SenseML reference introduction

Use SenseML to write "configs" (collection of queries) to extract structured data from documents, for example, auto insurance quotes, home inspection reports, or your custom documents.

See the following topics for reference documentation for the SenseML query language:

Or, for a getting started tutorial, see:

Examples

For an overview, see the following example of a short config:

Click to enlarge

Try out this example in the Sensible app using the following document and config:

Example documentDownload link

This example uses the following config:

{
  "fingerprint": { // preferentially run this config if doc contains the test strings
    "tests": [
      "anyco",
      "quoted coverage changes"
    ]
  },
  "preprocessors": [
    {
      "type": "pageRange", // cuts out irrelevant doc pages before extraction
      "startPage": 0,
      "endPage": 2
    }
  ],
  "fields": [
    /* LAYOUT-BASED EXAMPLE */
    {
      "id": "_driver_name_raw", // ID for extracted target data
      "anchor": "name of driver", // search for target data near text "name of driver" in doc
      "method": {
        "id": "label", // target to extract is a single line near anchor line
        "position": "below" // target is below anchor line ("name of driver")
      }
    },
    /* LLM-BASED EXAMPLE */
    {
      "method": {
        /* to improve performance, group facts to extract if 
           they're co-located in the document  */
        "id": "queryGroup",
        "queries": [
          {
            "id": "policy_period",
            /* described each data point you want to extract
               with simple, short language */
            "description": "policy period",
            "type": "string"
          },
          {
            "id": "policy_number",
            "description": "policy number",
            "type": "string"
          }
        ]
      }
    },
  ],
  "computed_fields": [
    { // target data is a transformation of already extracted data
      "id": "driver_name_last", // ID for transformed target data
      "method": {
        "source_id": "_driver_name_raw", // extracted data to transform
        "id": "split", // target data is substring in extracted data
        "separator": " ", // use a whitespace space to split the extracted data into substring array
        "index": 1 // target is 2nd element in substring array
      }
    }
  ]
}

The output of this example config is as follows:

{
  "_driver_name_raw": {
    "type": "string",
    "value": "Petar Petrov"
  },
  "policy_period": {
    "value": "April 14, 2021 - Oct 14, 2021",
    "type": "string"
  },
  "policy_number": {
    "value": "123456789",
    "type": "string"
  },
  "driver_name_last": {
    "value": "Petrov",
    "type": "string"
  }
}

This example config has the following elements:

  • The field _driver_name_raw is a query that extracts a driver's name by searching below some matched text ("position": "below"). Its ID is the key for the extracted data. For more information, see Field query object.

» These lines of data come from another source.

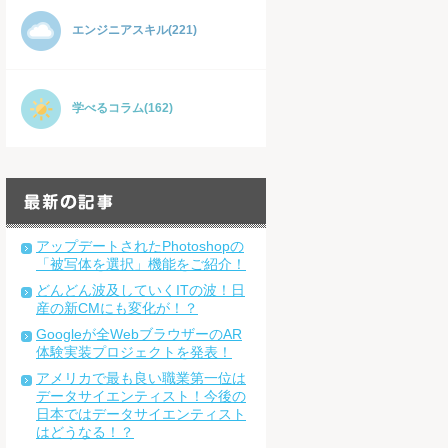
エンジニアスキル(221)
学べるコラム(162)
アップデートされたPhotoshopの
「被写体を選択」機能をご紹介！
どんどん波及していくITの波！日
産の新CMにも変化が！？
Googleが全WebブラウザーのAR
体験実装プロジェクトを発表！
アメリカで最も良い職業第一位は
データサイエンティスト！今後の
日本ではデータサイエンティスト
はどうなる！？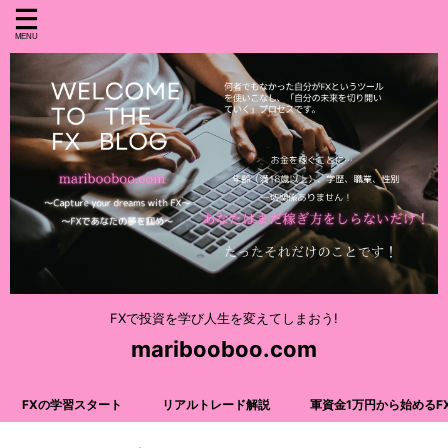
FXで投資を学び人生を変えてしまおう!
maribooboo.com
FXの学習スタート
リアルトレード解説
軍資金1万円から始めるF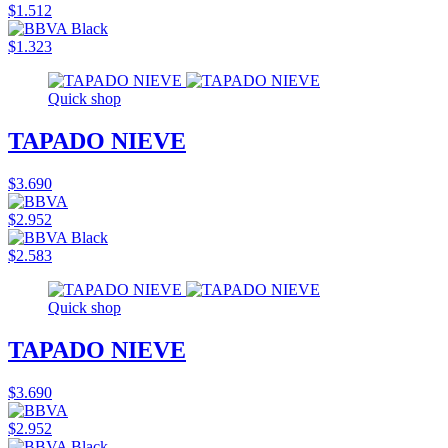
$1.512
$1.323
Quick shop
TAPADO NIEVE
$3.690
$2.952
$2.583
Quick shop
TAPADO NIEVE
$3.690
$2.952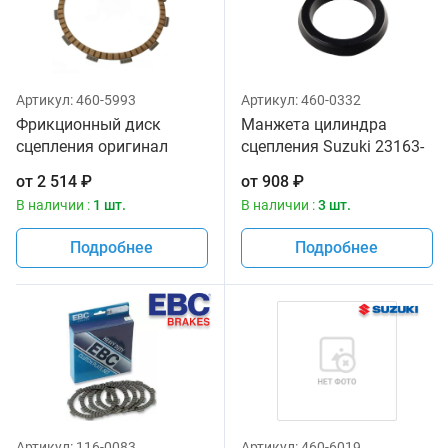
Артикул:
460-5993
Артикул:
460-0332
Фрикционный диск
Манжета цилиндра
сцепления оригинал
сцепления Suzuki 23163-
Suzuki 21442-24F00
06B00
от
2 514
₽
от
908
₽
В наличии :
1 шт.
В наличии :
3 шт.
Подробнее
Подробнее
Артикул:
116-0083
Артикул:
460-6019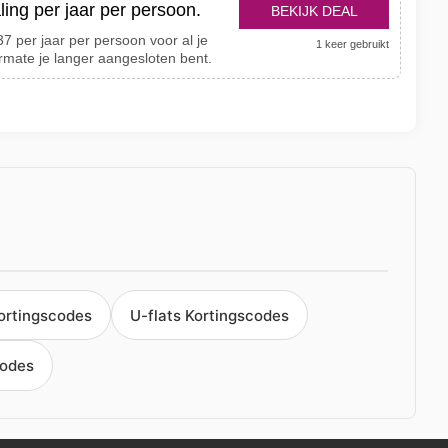
ling per jaar per persoon.
BEKIJK DEAL
7 per jaar per persoon voor al je
1 keer gebruikt
rmate je langer aangesloten bent.
ortingscodes
U-flats Kortingscodes
codes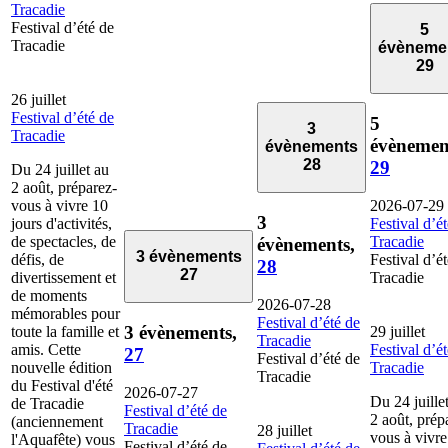
Tracadie
Festival d’été de
5
Tracadie
évèneme
29
26 juillet
Festival d’été de
5
3
Tracadie
évènemen
évènements
28
29
Du 24 juillet au
2 août, préparez-
vous à vivre 10
2026-07-29
3
jours d'activités,
Festival d’é
de spectacles, de
Tracadie
évènements,
3 évènements
défis, de
Festival d’é
28
27
divertissement et
Tracadie
de moments
2026-07-28
mémorables pour
Festival d’été de
3 évènements,
toute la famille et
29 juillet
Tracadie
amis. Cette
Festival d’é
27
Festival d’été de
nouvelle édition
Tracadie
Tracadie
du Festival d'été
2026-07-27
Du 24 juille
de Tracadie
Festival d’été de
2 août, prép
(anciennement
Tracadie
28 juillet
vous à vivre
l'Aquafête) vous
Festival d’été de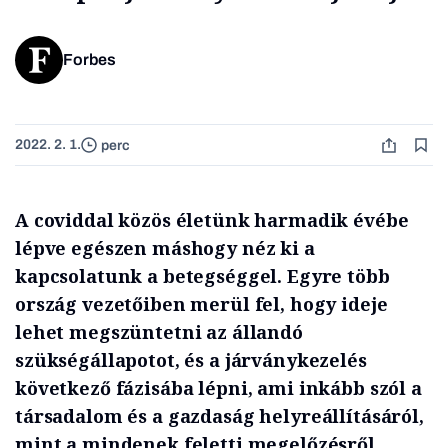
Forbes
2022. 2. 1.
perc
A coviddal közös életünk harmadik évébe
lépve egészen máshogy néz ki a
kapcsolatunk a betegséggel. Egyre több
ország vezetőiben merül fel, hogy ideje
lehet megszüntetni az állandó
szükségállapotot, és a járványkezelés
következő fázisába lépni, ami inkább szól a
társadalom és a gazdaság helyreállításáról,
mint a mindenek feletti megelőzésről.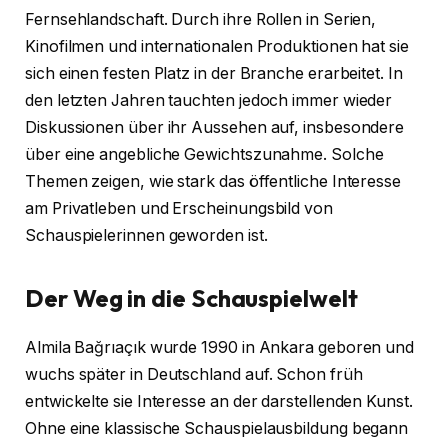
Fernsehlandschaft. Durch ihre Rollen in Serien,
Kinofilmen und internationalen Produktionen hat sie
sich einen festen Platz in der Branche erarbeitet. In
den letzten Jahren tauchten jedoch immer wieder
Diskussionen über ihr Aussehen auf, insbesondere
über eine angebliche Gewichtszunahme. Solche
Themen zeigen, wie stark das öffentliche Interesse
am Privatleben und Erscheinungsbild von
Schauspielerinnen geworden ist.
Der Weg in die Schauspielwelt
Almila Bağrıaçık wurde 1990 in Ankara geboren und
wuchs später in Deutschland auf. Schon früh
entwickelte sie Interesse an der darstellenden Kunst.
Ohne eine klassische Schauspielausbildung begann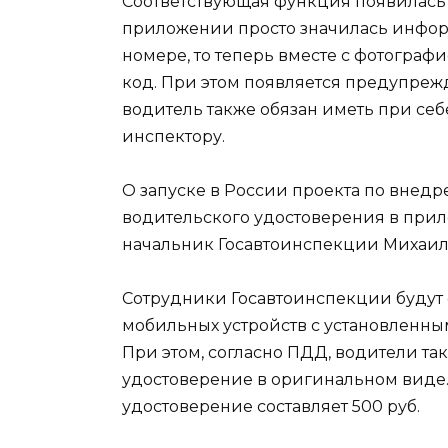
Соответствующая функция появилась 
приложении просто значилась инфор
номере, то теперь вместе с фотогра
код. При этом появляется предупрежд
водитель также обязан иметь при се
инспектору.
О запуске в России проекта по внед
водительского удостоверения в прил
начальник Госавтоинспекции Михаил
Сотрудники Госавтоинспекции будут
мобильных устройств с установленн
При этом, согласно ПДД, водители т
удостоверение в оригинальном виде.
удостоверение составляет 500 руб.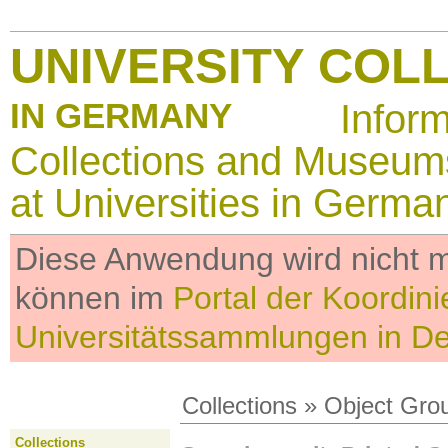
UNIVERSITY COL
IN GERMANY
Infor
Collections and Museum
at Universities in Germa
Diese Anwendung wird nicht me
können im
Portal der Koordini
Universitätssammlungen in D
Collections
»
Object Gro
Collections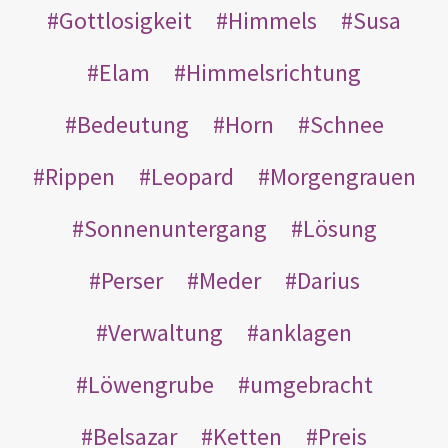
Gottlosigkeit
Himmels
Susa
Elam
Himmelsrichtung
Bedeutung
Horn
Schnee
Rippen
Leopard
Morgengrauen
Sonnenuntergang
Lösung
Perser
Meder
Darius
Verwaltung
anklagen
Löwengrube
umgebracht
Belsazar
Ketten
Preis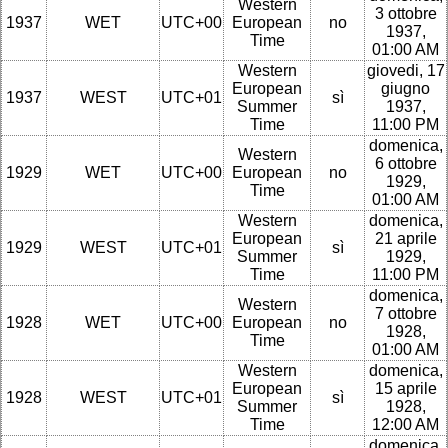
Western
3 ottobre
1937
WET
UTC+00
European
no
1937,
Time
01:00 AM
Western
giovedi, 17
European
giugno
1937
WEST
UTC+01
sì
Summer
1937,
Time
11:00 PM
domenica,
Western
6 ottobre
1929
WET
UTC+00
European
no
1929,
Time
01:00 AM
Western
domenica,
European
21 aprile
1929
WEST
UTC+01
sì
Summer
1929,
Time
11:00 PM
domenica,
Western
7 ottobre
1928
WET
UTC+00
European
no
1928,
Time
01:00 AM
Western
domenica,
European
15 aprile
1928
WEST
UTC+01
sì
Summer
1928,
Time
12:00 AM
domenica,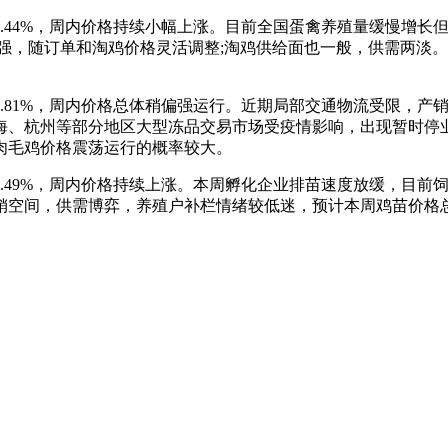
涨1.44%，周内价格持续小幅上涨。目前全国蛋禽养殖量缓慢增
强，随订单和淘鸡价格灵活调整;淘鸡供给面也一般，供需两淡
涨0.81%，周内价格总体稍偏强运行。近期局部交通物流受限，
海、杭州等部分地区大型冻品交易市场受疫情影响，出现暂时停
肉毛鸡价格震荡运行的概率较大。
涨8.49%，周内价格持续上涨。本周孵化企业排苗速度放缓，目
销空间，供需博弈，养殖户补栏情绪较低迷，预计本周鸡苗价格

  • (not applicable for LLM methods) an anchor is matched text that helps narrow down a location in the document from which to extract data. In the "_driver_name_raw" field, Sensible matches a string ("name of driver"). For information about more complex anchors, see Anchor object.

  • A method defines how to extract data after the anchor narrows down the data's location. In this example field, the Label method tells Sensible to extract data that's below and close to the anchor.

    There are two broad categories of methods:

    Natural language methodsLayout-based methods
    NotesAsk questions about info in the document, as you'd ask a human. For example, "what's the policy period"? Powered by large-language models (LLMs).Find the information in the document using anchoring text and layout data. For example, write instructions to grab the second cell in a column headed by "premium".
    Deterministicnoyes
    Handles complex layoutsnoyes
  • The preprocessor, pageRange, cuts out irrelevant pages of the document. For more information about using preprocessors to clean up documents before extracting data, see Preprocessors.

  • The fingerprint tells Sensible to preferentially run this config if the document contains the terms "anyco" or "quoted coverage changes." For more information about using fingerprints to improve performance, and other configuration settings, see Configuration Settings.

  • The computed field "driver_name_last" extracts the last name from the raw output of the _driver_name_raw field. For more information about transforming field output, see Computed field methods. You can also capture the full name as typed output. See types.

Using SenseML, you can extract just about any text, as well as image coordinates, from a document. Happy extracting!